Pure pleasure -- the ballad-opera about the highwayman Captain Macheath and his escapes from the law and the ladies, with Laurence Olivier doing his own singing (he has a pleasant light baritone) as the dashing Macheath. This is one of his most playful, sophisticated, and least-known roles. It was Swift who suggested that a "Newgate pastoral might make an odd pretty sort of thing," and John Gay worked out the idea in a new form -- a musical play with the lyrics fitted to existing music. To Londoners weary of the bombast of Italian opera, Gay's corrupt gang of thieves, highwaymen, whores, and informers was the fresh, sweet breath of England. Gay satirized the politics of the day as well as the heroics of Italian opera; many of his targets are now a matter for historians, but the large butt of the joke -- the corruption and hypocrisy of mankind -- still sits around.
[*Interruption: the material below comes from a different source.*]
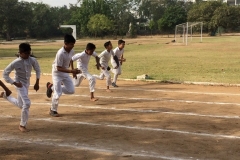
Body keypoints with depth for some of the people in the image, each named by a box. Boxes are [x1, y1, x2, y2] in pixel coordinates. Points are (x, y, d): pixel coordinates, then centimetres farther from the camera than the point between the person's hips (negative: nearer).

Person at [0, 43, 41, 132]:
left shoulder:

And by the time Peter Brook directed this film (his first, and the only comedy he has ever made), a new set of conventions, as tired and inflated as Italian opera, was ready for potshots -- the conventions of the movies: the chaste heroines, the intrepid Robin Hood heroes, the phony realism. Dennis Cannan and Christopher Fry adapted the text freely, retaining the mocking, raffish spirit, and Arthur Bliss arranged the score so that we come out humming the pretty airs. And the actors are having such a good time playing scoundrels that their zest for villainy is infectiously satiric. Stanley Holloway is a magnificent Lockit, and shows off his fine, deep voice. Most of the others are dubbed, but they perform in such an offhand manner that the dubbing is inoffensive. It even comes in for a bit of parody when Dorothy Tutin, as dear Polly Peachum, sings while rowing a boat. She obviously isn't singing the way someone rowing would sing; she smiles like a cat who has swallowed a canary, as indeed she has. Commercially, the film was a disaster, and it has rarely been revived.